In Dantes „Divina Commedia“ hat die Choreografin sich nicht vertieft, sie folgt grob dem Aufbau in Inferno, Purgatorio und Paradiso. Und wie immer ist sie unerschrocken in der Wahl ihrer Mittel. Eine junge Frau zuckt nicht mal mit der Wimper, als ihr Blut abgenommen wird. Während sie das Blut auf die Leinwand spritzt, erzählt eine ältere Performerin, dass sie 1976 in einem Handke-Stück mitgespielt hat. Daraus wird dann ein wildes Happening. Mehr als ein Dutzend Frauen suhlen sich in blauer, roter, gelber Farbe, pressen ihre Leiber auf die Leinwand in einer rauschhaften Orgie.
Eine Ratte wird seziert
Auf das Action- und Body-Painting folgt eine Masturbationsszene, bei der die Sex-Arbeiterin Foxxy Angel auf einen Podest liegt und demonstriert, wie ein Sex Toy am besten zu handhaben ist. Die Kamerafrau steuert Nahaufnahmen bei. Auch das Sezieren einer Ratte wird detailliert gezeigt.
All die Kunstanstrengungen sollen hauptsächlich dazu dienen, der moribunden Beatrice ein schönes Begräbnis auszurichten. Beatrice Cordua legt sich dann nieder und wird liebkost von einer jungen Tänzerin. Tod beim Orgasmus – eigentlich dachte man, das sei die Fantasie von alternden Playboys. Die Blutspenderin, offenkundig die Frau für die szenischen Torturen, wird dann auf eine Bahre gelegt, an Händen und Beinen gefesselt, in ihren Mund wird eine Ratte gestopft – das Paradiso, so wie Holzinger es sich ausmalt, ist kein gemütlicher Ort.
Die Choreografin huldigt ihren Obsessionen
Florentina Holzinger greift tief in die Trickkiste des Theaterprovokation.
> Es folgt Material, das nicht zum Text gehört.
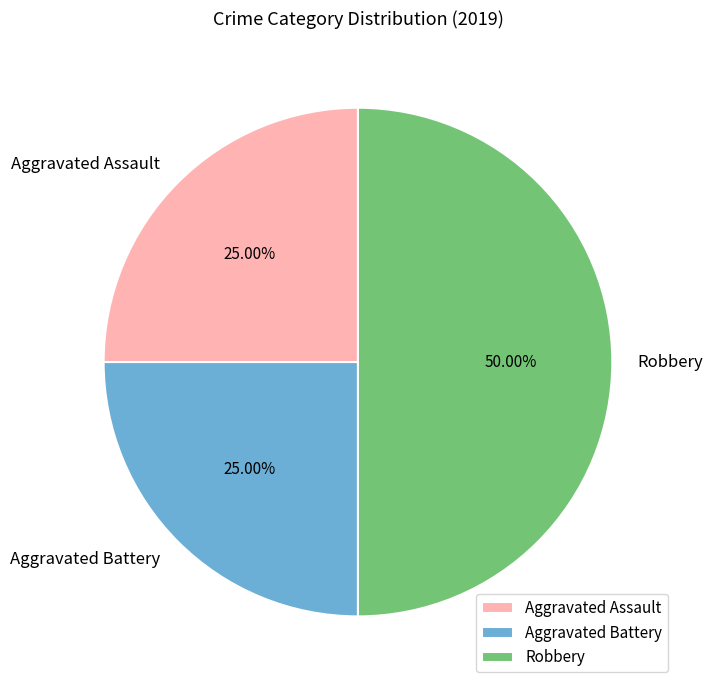

What is the ratio of the value at Robbery to the value at Aggravated Battery?

2.0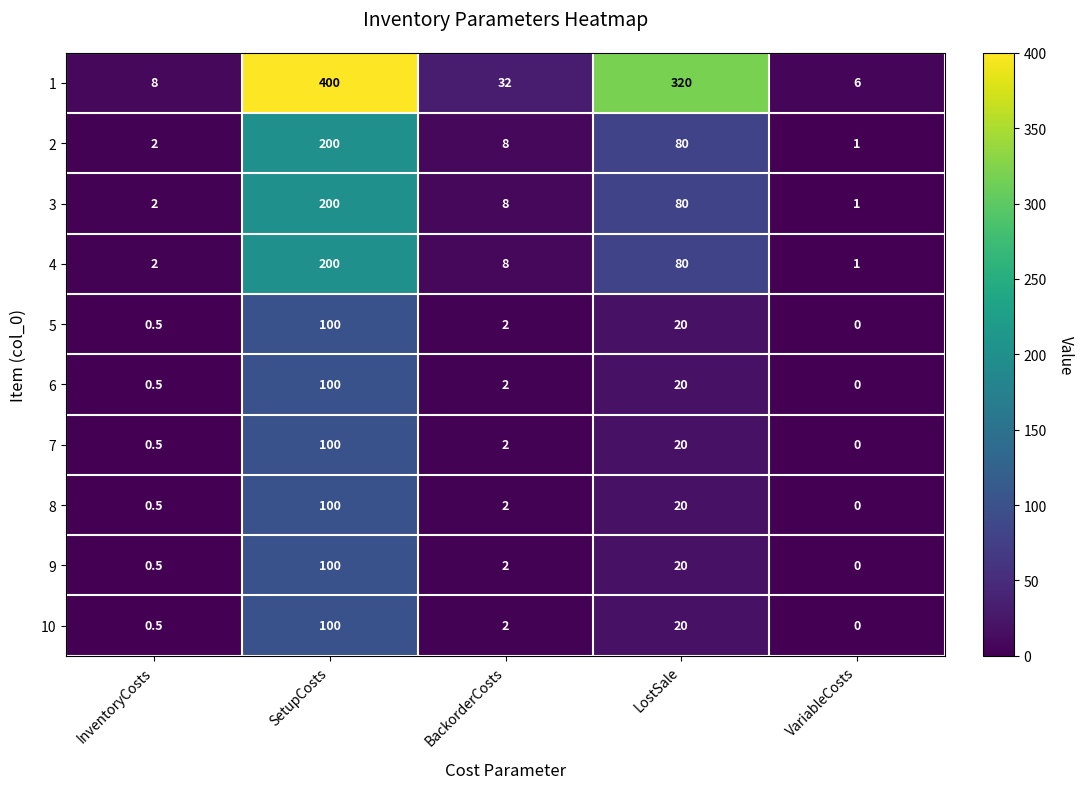

List the labels in order of 5 value, smallest first.

VariableCosts, InventoryCosts, BackorderCosts, LostSale, SetupCosts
Ein ernsthaftes Nachdenken über den gesellschaftlichen Umgang mit dem Tod und über die theatralen Darstellungskonventionen ist „A Divine Comedy“ nicht. Und trotz des Einsatzes der Hypnotiseurin auch keine Reise in das eigene Unbewusste. Skandalös oder verstörend wirkt hier nichts. Florentina Holzinger schafft ein höllisches Spektakel, das streckenweise sogar ganz unterhaltsam ist. Und sie huldigt wieder ihren Obsessionen, zeigt aufgehängte Frauen, Kleinwagen – und ein schwebendes Klavier. Kein Schock, aber viel Schauwert.